In the old days (I’m thinking 2005 or so), Representative Ed Case, D–2nd District, would hold town hall meetings every 26 minutes or so. I remember one at King Kamehameha III Elementary School in Lahaina. A couple dozen people showed up and a few asked questions of Case, who stood at the front of the room and handed out bottled water. The meetings were boring, but were straight-up meet-your-congressional representative gatherings. Anyone could walk in and just ask Case a question (or give him what-for, which happened a lot, too).
Case is of course long gone, and Rep. Tulsi Gabbard–the Democrat who has his job now–does these things very differently. Her town halls are rare but spectacular affairs–more like a carefully choreographed convention (TulsiCon 2017!) than any kind of open exchange with constituents.
Her latest, which took place at the Maui Arts and Cultural Center last night, was by far the largest of her recent town hall tour through Hawaii’s 2nd District. Where other town halls attracted crowds numbered in the hundreds, the MACC gathering brought in “more than 1,000,” according to a news release Gabbard’s office released a few hours after it ended (though this morning, Gabbard’s personal Instagram account put the headcount at “Nearly 1,000”).

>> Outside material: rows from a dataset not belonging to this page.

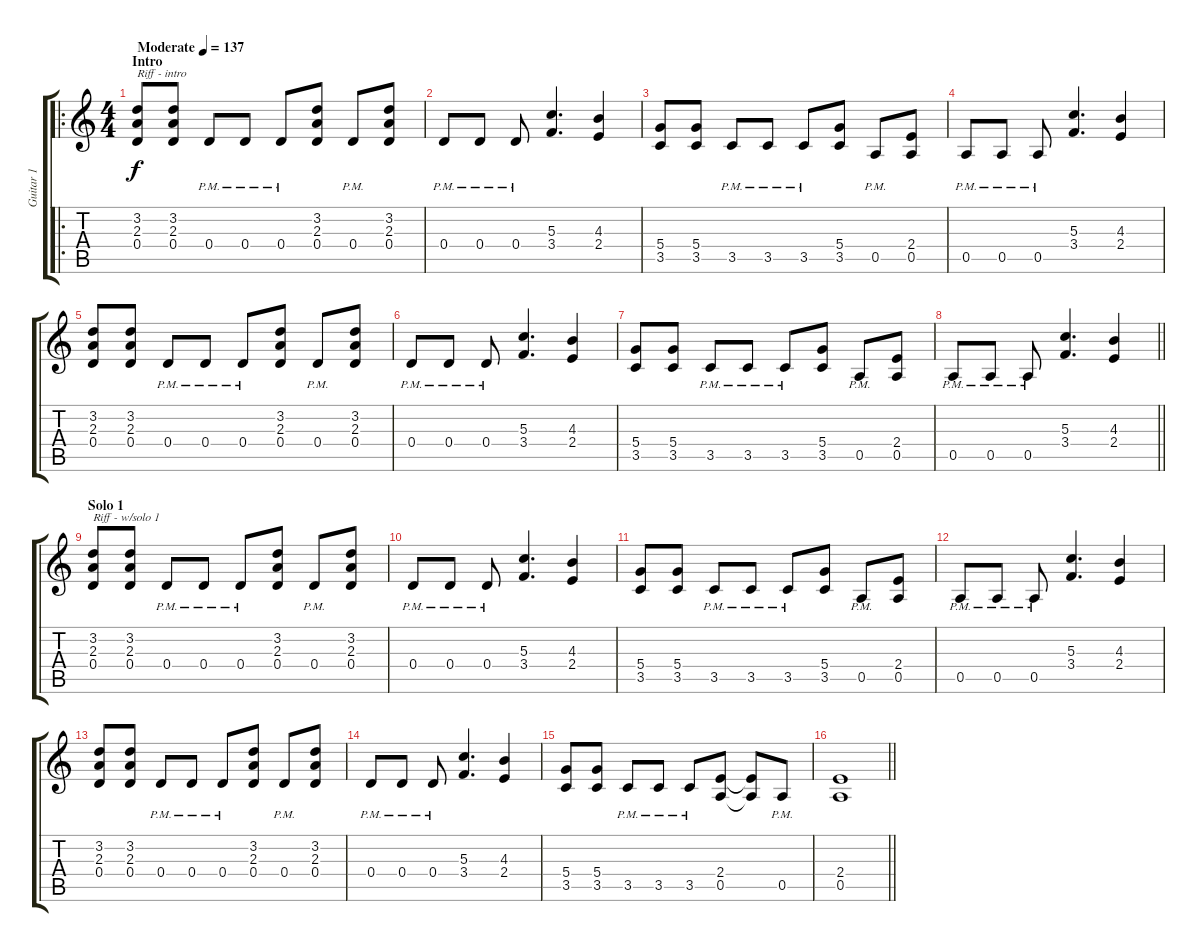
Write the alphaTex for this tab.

\track ("Guitar 1" "Guitar 1") {instrument overdrivenguitar}
\staff {score tabs}
\tuning (E4 B3 G3 D3 A2 E2) {hide}
\ro
\ts (4 4)
\section ("" "Intro")
\tempo (137 "Moderate")
\clef g2
\ks c
(3.2 2.3 0.4).8{txt "Riff - intro" dy f instrument overdrivenguitar} (3.2 2.3 0.4).8 0.4{pm}.8 0.4{pm}.8 0.4{pm}.8 (3.2 2.3 0.4).8 0.4{pm}.8 (3.2 2.3 0.4).8 |
0.4{pm}.8 0.4{pm}.8 0.4{pm}.8 (5.3 3.4).4{d} (4.3 2.4).4 |
(5.4 3.5).8 (5.4 3.5).8 3.5{pm}.8 3.5{pm}.8 3.5{pm}.8 (5.4 3.5).8 0.5{pm}.8 (2.4 0.5).8 |
0.5{pm}.8 0.5{pm}.8 0.5{pm}.8 (5.3 3.4).4{d} (4.3 2.4).4 |
(3.2 2.3 0.4).8 (3.2 2.3 0.4).8 0.4{pm}.8 0.4{pm}.8 0.4{pm}.8 (3.2 2.3 0.4).8 0.4{pm}.8 (3.2 2.3 0.4).8 |
0.4{pm}.8 0.4{pm}.8 0.4{pm}.8 (5.3 3.4).4{d} (4.3 2.4).4 |
(5.4 3.5).8 (5.4 3.5).8 3.5{pm}.8 3.5{pm}.8 3.5{pm}.8 (5.4 3.5).8 0.5{pm}.8 (2.4 0.5).8 |
\barLineRight lightlight
0.5{pm}.8 0.5{pm}.8 0.5{pm}.8 (5.3 3.4).4{d} (4.3 2.4).4 |
\section ("" "Solo 1")
(3.2 2.3 0.4).8{txt "Riff - w/solo 1"} (3.2 2.3 0.4).8 0.4{pm}.8 0.4{pm}.8 0.4{pm}.8 (3.2 2.3 0.4).8 0.4{pm}.8 (3.2 2.3 0.4).8 |
0.4{pm}.8 0.4{pm}.8 0.4{pm}.8 (5.3 3.4).4{d} (4.3 2.4).4 |
(5.4 3.5).8 (5.4 3.5).8 3.5{pm}.8 3.5{pm}.8 3.5{pm}.8 (5.4 3.5).8 0.5{pm}.8 (2.4 0.5).8 |
0.5{pm}.8 0.5{pm}.8 0.5{pm}.8 (5.3 3.4).4{d} (4.3 2.4).4 |
(3.2 2.3 0.4).8 (3.2 2.3 0.4).8 0.4{pm}.8 0.4{pm}.8 0.4{pm}.8 (3.2 2.3 0.4).8 0.4{pm}.8 (3.2 2.3 0.4).8 |
0.4{pm}.8 0.4{pm}.8 0.4{pm}.8 (5.3 3.4).4{d} (4.3 2.4).4 |
(5.4 3.5).8 (5.4 3.5).8 3.5{pm}.8 3.5{pm}.8 3.5{pm}.8 (2.4 0.5).8 (2.4{t} 0.5{t}).8 0.5{pm}.8 |
\barLineRight lightlight
(2.4 0.5).1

Anyone walking in expecting one of those angry town halls where legions of pissed-off constituents shout angry questions at some exasperated legislator would have walked out disappointed. This was a love-fest for Gabbard, full of stirring applause and effortless answers. Those wanting to ask a question had to sign up and explain it ahead of time. Gabbard’s staff then decided who would get to ask questions (the nice moderator very nicely explained ahead of time that they probably wouldn’t get to everyone), virtually guaranteeing that Gabbard wouldn’t face any inquiries about her refusal to denounce Stephen Bannon, President Donald Trump’s white supremacist chief strategist, why she thinks the U.S. can “defeat” terrorist groups like ISIS with conventional military means or whether she’ll step down in 2018 to challenge fellow Democratic U.S Senator Mazie Hirono. And, of course, no one took issue with Gabbard’s explanation that she met with Syrian dictator Bashar al-Assad to “further the cause of peace and understanding.”
Make no mistake: Gabbard is extremely popular. Many of her positions are solidly liberal–decriminalize marijuana, Medicare for all, oppose the repealing of the Affordable Care Act. But her focus remains foreign policy–specifically, what she calls America’s “counterproductive regime-change wars” (a clumsy bit of jargon she has endlessly repeated throughout her April town hall gatherings). Hers is a narrow, binary view of the war: you either support her stance that we let Assad remain Syrian dictator, or you think the U.S. should be the world’s policeman and support endless wars to topple regimes we don’t like. You listen to her denounce the civil war in Syria as a “counterproductive regime-change war” enough and it’s easy to think the U.S. started the war.
“The Syrian people are not sitting around having ideological debates about what’s going on in their country,” she said at one point (which is of course nonsense–”ideological debates” are precisely what led to the Syrian war in the first place).
A long time ago, when faced with war, Democrats used to advocate stuff like international sanctions, multilateral coalitions and alliances, appeals to the United Nations and efforts to strengthen the International Criminal Court (recently, Gabbard seemed to think the ICC held the power to execute those it convicted, which is bizarrely incorrect). Guess that’s all in the past. These days, Democrats like Gabbard are far more hawkish–her Stop Arming Terrorists Act (which is not supported by any other of Hawaii’s federal legislators) isn’t an attempt to stop the United States from unilaterally making war, but rather a way to reorient it to only starting Gabbard-approved wars against groups like Al Qaeda and ISIS.
But the best part of the town hall–the very best part–happened near the end, when a resident tossed Gabbard the softest softball question I’ve ever heard: something about how she’s “bringing aloha” to the savagely partisan U.S. House of Representatives. Gabbard smiled, the told a story about her first days in congress, when she asked her mother (that would be Carol Gabbard, wife of Hawaii State Senator Mike Gabbard) to make 434 small boxes of her “dangerously tasty macadamia toffee” for each representative, and then another 435 larger boxes for their staffers. It was a charming little tale about the importance of “small, sincere gestures” that elicited at least one audible “awww” from the audience, but Gabbard left out one tiny detail: Carol and Mike Gabbard own a business that produces toffee for sale to the general public (use the Google to find out the name if you’re curious–they can look elsewhere for free advertising).
The whole thing wrapped up shortly after 9pm. Though Gabbard then made herself available a meet-and-greet with constituents at the stage, most everyone filed out into the rainy, muggy evening.